Царада разжал кулак и увидел, что Великий прав. Это действительно была мертвая крыса, и она вмерзла в кусок льда так, что снаружи торчал лишь хвост.

– Он сломан, – снова сказал Великий, и снова Царада признал его правоту. Хвост действительно был сломан, это был сломанный крысиный хвост, принадлежащий крысе, и ледяной постольку, поскольку торчал из куска льда. Это тоже была истина, одна из ее частей.

– Не стоит беспокоиться, – сказал Великий в третий раз. – Мы прочли ваши мысли, все уже готово для поединка. Но, право слово, почему вы отказываетесь от воскрешения? Если вам так хочется драться – деритесь, мы охотно разыграем для вас этот маленький спектакль, но зачем же умирать навсегда? Возвращайтесь, взрослейте, посмейтесь с нами над недоразумениями прошлого.

– Таковы мои категории, – в первый и последний раз ответил Царада, Штепан Царада, сын булочника, лейтенант, мечтавший о славе. – Все, что я делал до этого, все, что я намерен делать и дальше – все исходит из факта, что человек смертен. Я защищал своих людей потому, что они существуют один только раз. Я заботился о них потому, что они уязвимы, чувствуют боль, боятся не существовать. И даже мир вокруг меня сошел с ума, это еще не значит, что и я должен последовать его примеру. Пусть прошлое мешается с будущим, люди мечут молнии, рождают чудовищ из воздуха, пусть пространство двоится, троится и трещит по швам – пускай, для вас это всего лишь игрушки, и вы, конечно же, правы. Но скажите мне: если даже смерть уже не имеет значения, откуда тогда взяться истине? Нет, если уж мне и суждено воскреснуть, то не по вашей воле. Поэтому обещайте, что не будете меня возвращать.

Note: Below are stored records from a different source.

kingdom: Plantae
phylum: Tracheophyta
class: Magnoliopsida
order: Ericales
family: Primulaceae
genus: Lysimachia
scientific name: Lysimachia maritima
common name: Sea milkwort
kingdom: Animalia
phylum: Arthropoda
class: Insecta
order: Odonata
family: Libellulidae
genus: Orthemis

– Мы не даем обещаний, – пожал плечами Великий. – Мы делаем то, что можем. И вы вернетесь, если это будет необходимо.

Но Царада его не дослушал. Вооруженный подтаявшей крысой, он прошел мимо Великих, способных метать огонь, мимо созданий, повелевающих камнем, не обратил никакого внимания на телепатов, владык глубин и молний, протолкался через ряды сверхбыстрых, сверхсильных, ядовитых, невидимых, ледяных – он миновал их всех и, пригладив напоследок взъерошенные волосы, ступил в сияющий круг, где его уже ждал Бессмертный Победитель.